§ Your objective
Turn every line of text in the records below into a single numbered list, skipping blank lines and leaving out the picture markers.

§ Records provided
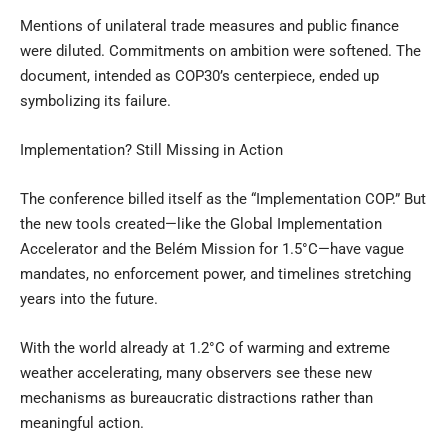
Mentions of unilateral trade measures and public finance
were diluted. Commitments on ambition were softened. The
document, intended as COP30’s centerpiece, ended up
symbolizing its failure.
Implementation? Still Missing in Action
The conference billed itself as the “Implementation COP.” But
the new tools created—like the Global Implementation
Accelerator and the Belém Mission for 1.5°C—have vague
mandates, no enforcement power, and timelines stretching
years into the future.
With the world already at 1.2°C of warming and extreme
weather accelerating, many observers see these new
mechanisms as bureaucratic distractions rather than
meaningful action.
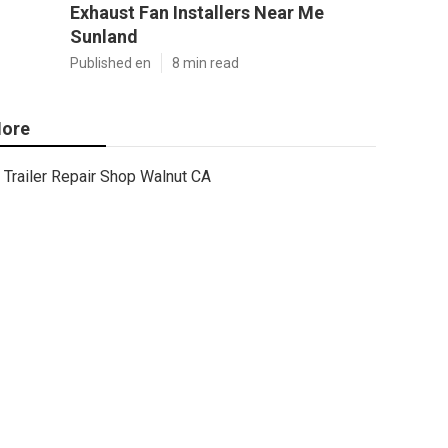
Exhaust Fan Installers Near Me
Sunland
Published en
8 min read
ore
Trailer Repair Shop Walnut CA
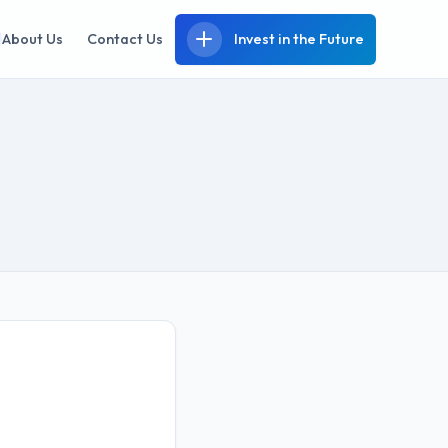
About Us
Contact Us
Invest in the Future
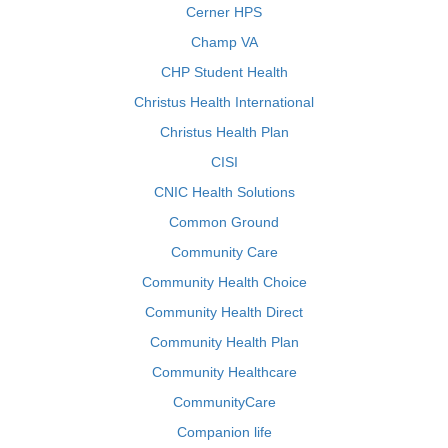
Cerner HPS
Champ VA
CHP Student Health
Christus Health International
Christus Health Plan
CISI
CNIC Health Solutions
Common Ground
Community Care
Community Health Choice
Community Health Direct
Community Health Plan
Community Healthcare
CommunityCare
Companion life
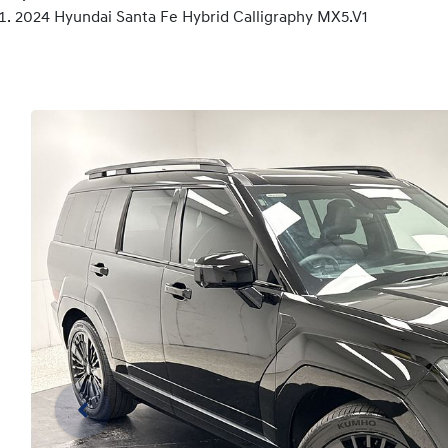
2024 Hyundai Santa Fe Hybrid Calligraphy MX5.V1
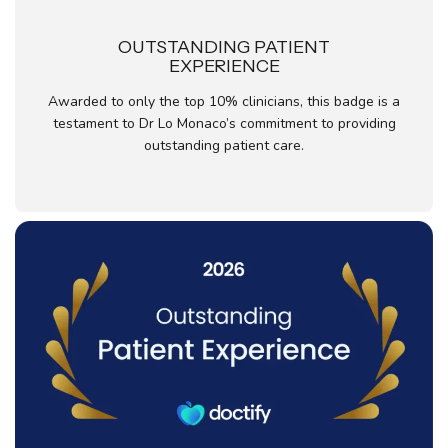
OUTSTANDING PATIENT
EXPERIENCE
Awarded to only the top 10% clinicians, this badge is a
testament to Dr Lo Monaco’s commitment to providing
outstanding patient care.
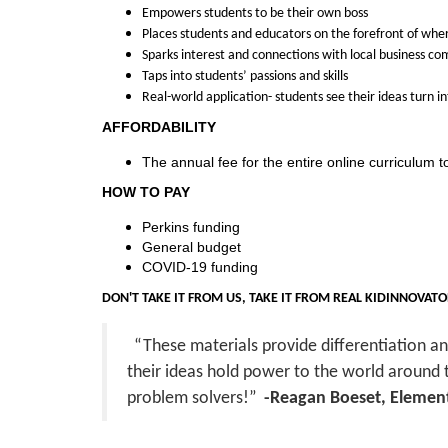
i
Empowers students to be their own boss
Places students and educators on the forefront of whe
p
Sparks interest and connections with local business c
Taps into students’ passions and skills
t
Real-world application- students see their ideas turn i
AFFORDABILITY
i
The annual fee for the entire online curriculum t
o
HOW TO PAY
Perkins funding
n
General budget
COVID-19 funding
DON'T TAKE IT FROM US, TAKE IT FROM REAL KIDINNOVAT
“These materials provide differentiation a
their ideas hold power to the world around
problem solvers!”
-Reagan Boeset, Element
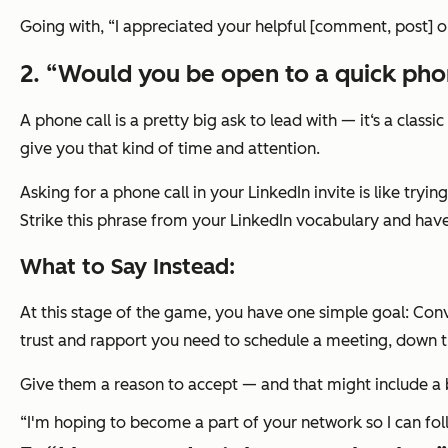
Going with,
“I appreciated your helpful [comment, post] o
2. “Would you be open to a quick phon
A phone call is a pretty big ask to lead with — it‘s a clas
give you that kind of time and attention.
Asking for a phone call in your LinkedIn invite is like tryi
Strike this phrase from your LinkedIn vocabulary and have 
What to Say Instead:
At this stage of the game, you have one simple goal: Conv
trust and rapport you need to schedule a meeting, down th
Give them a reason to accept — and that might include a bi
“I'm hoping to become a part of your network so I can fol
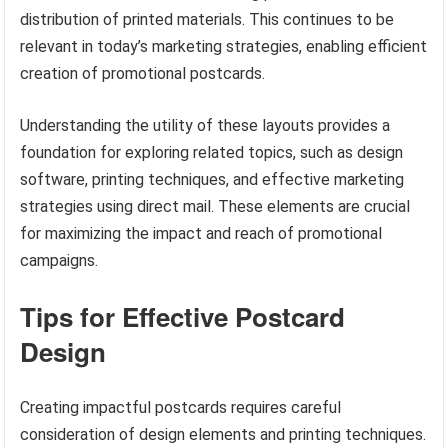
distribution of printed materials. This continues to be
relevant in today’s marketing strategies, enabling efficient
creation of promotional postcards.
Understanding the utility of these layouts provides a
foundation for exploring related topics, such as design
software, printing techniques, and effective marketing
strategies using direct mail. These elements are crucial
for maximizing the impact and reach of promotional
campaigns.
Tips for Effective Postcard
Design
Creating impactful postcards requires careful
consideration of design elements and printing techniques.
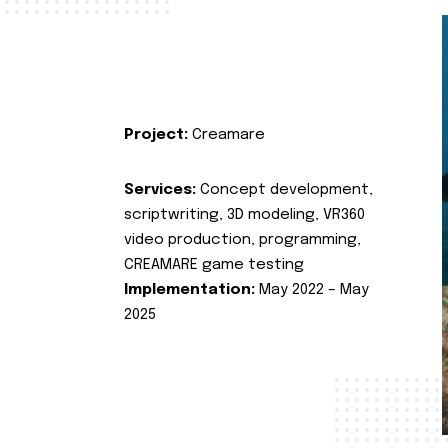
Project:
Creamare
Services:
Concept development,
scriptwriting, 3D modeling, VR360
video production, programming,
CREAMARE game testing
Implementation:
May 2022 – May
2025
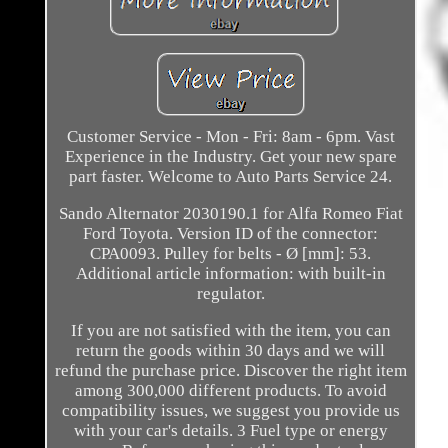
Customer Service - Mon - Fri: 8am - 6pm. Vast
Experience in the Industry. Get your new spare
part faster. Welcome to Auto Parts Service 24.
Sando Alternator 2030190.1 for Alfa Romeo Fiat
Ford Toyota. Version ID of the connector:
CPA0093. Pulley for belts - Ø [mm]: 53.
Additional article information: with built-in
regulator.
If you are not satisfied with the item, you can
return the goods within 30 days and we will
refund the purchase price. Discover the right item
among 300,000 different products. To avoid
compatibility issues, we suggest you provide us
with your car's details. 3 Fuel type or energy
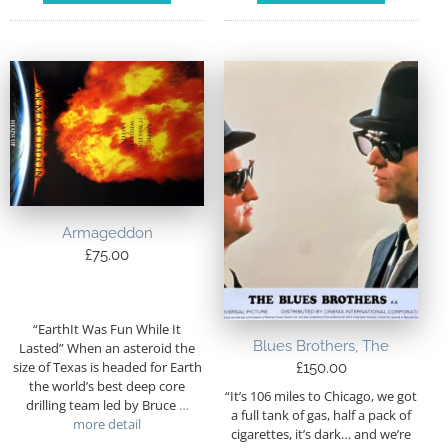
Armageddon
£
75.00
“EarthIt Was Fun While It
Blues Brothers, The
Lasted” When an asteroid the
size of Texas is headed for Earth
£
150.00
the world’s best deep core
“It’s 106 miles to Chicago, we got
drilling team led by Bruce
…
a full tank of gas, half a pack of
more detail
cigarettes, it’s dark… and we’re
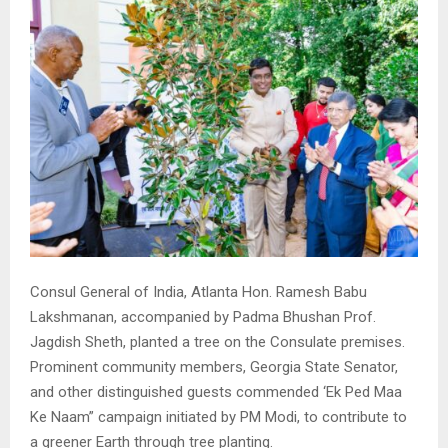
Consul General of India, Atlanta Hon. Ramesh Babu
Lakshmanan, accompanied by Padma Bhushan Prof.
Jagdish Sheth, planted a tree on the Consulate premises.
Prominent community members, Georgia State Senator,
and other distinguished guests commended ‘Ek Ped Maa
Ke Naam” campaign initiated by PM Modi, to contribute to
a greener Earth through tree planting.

§ Result of the exercise
1. Mentions of unilateral trade measures and public finance
2. were diluted. Commitments on ambition were softened. The
3. document, intended as COP30’s centerpiece, ended up
4. symbolizing its failure.
5. Implementation? Still Missing in Action
6. The conference billed itself as the “Implementation COP.” But
7. the new tools created—like the Global Implementation
8. Accelerator and the Belém Mission for 1.5°C—have vague
9. mandates, no enforcement power, and timelines stretching
10. years into the future.
11. With the world already at 1.2°C of warming and extreme
12. weather accelerating, many observers see these new
13. mechanisms as bureaucratic distractions rather than
14. meaningful action.
15. Exhaust Fan Installers Near Me
16. Sunland
17. Published en
18. 8 min read
19. ore
20. Trailer Repair Shop Walnut CA
21. About Us
22. Contact Us
23. Invest in the Future
24. Cerner HPS
25. Champ VA
26. CHP Student Health
27. Christus Health International
28. Christus Health Plan
29. CISI
30. CNIC Health Solutions
31. Common Ground
32. Community Care
33. Community Health Choice
34. Community Health Direct
35. Community Health Plan
36. Community Healthcare
37. CommunityCare
38. Companion life
39. 2024 Hyundai Santa Fe Hybrid Calligraphy MX5.V1
40. OUTSTANDING PATIENT
41. EXPERIENCE
42. Awarded to only the top 10% clinicians, this badge is a
43. testament to Dr Lo Monaco’s commitment to providing
44. outstanding patient care.
45. i
46. Empowers students to be their own boss
47. Places students and educators on the forefront of whe
48. p
49. Sparks interest and connections with local business c
50. Taps into students’ passions and skills
51. t
52. Real-world application- students see their ideas turn i
53. AFFORDABILITY
54. i
55. The annual fee for the entire online curriculum t
56. o
57. HOW TO PAY
58. Perkins funding
59. n
60. General budget
61. COVID-19 funding
62. DON'T TAKE IT FROM US, TAKE IT FROM REAL KIDINNOVAT
63. “These materials provide differentiation a
64. their ideas hold power to the world around
65. problem solvers!”
66. -Reagan Boeset, Element
67. Going with,
68. “I appreciated your helpful [comment, post] o
69. 2. “Would you be open to a quick phon
70. A phone call is a pretty big ask to lead with — it‘s a clas
71. give you that kind of time and attention.
72. Asking for a phone call in your LinkedIn invite is like tryi
73. Strike this phrase from your LinkedIn vocabulary and have 
74. What to Say Instead:
75. At this stage of the game, you have one simple goal: Conv
76. trust and rapport you need to schedule a meeting, down th
77. Give them a reason to accept — and that might include a bi
78. “I'm hoping to become a part of your network so I can fol
79. distribution of printed materials. This continues to be
80. relevant in today’s marketing strategies, enabling efficient
81. creation of promotional postcards.
82. Understanding the utility of these layouts provides a
83. foundation for exploring related topics, such as design
84. software, printing techniques, and effective marketing
85. strategies using direct mail. These elements are crucial
86. for maximizing the impact and reach of promotional
87. campaigns.
88. Tips for Effective Postcard
89. Design
90. Creating impactful postcards requires careful
91. consideration of design elements and printing techniques.
92. Project:
93. Creamare
94. Services:
95. Concept development,
96. scriptwriting, 3D modeling, VR360
97. video production, programming,
98. CREAMARE game testing
99. Implementation:
100. May 2022 – May
101. 2025
102. Customer Service - Mon - Fri: 8am - 6pm. Vast
103. Experience in the Industry. Get your new spare
104. part faster. Welcome to Auto Parts Service 24.
105. Sando Alternator 2030190.1 for Alfa Romeo Fiat
106. Ford Toyota. Version ID of the connector:
107. CPA0093. Pulley for belts - Ø [mm]: 53.
108. Additional article information: with built-in
109. regulator.
110. If you are not satisfied with the item, you can
111. return the goods within 30 days and we will
112. refund the purchase price. Discover the right item
113. among 300,000 different products. To avoid
114. compatibility issues, we suggest you provide us
115. with your car's details. 3 Fuel type or energy
116. Armageddon
117. £
118. 75.00
119. “EarthIt Was Fun While It
120. Blues Brothers, The
121. Lasted” When an asteroid the
122. size of Texas is headed for Earth
123. £
124. 150.00
125. the world’s best deep core
126. “It’s 106 miles to Chicago, we got
127. drilling team led by Bruce
128. …
129. a full tank of gas, half a pack of
130. more detail
131. cigarettes, it’s dark… and we’re
132. Consul General of India, Atlanta Hon. Ramesh Babu
133. Lakshmanan, accompanied by Padma Bhushan Prof.
134. Jagdish Sheth, planted a tree on the Consulate premises.
135. Prominent community members, Georgia State Senator,
136. and other distinguished guests commended ‘Ek Ped Maa
137. Ke Naam” campaign initiated by PM Modi, to contribute to
138. a greener Earth through tree planting.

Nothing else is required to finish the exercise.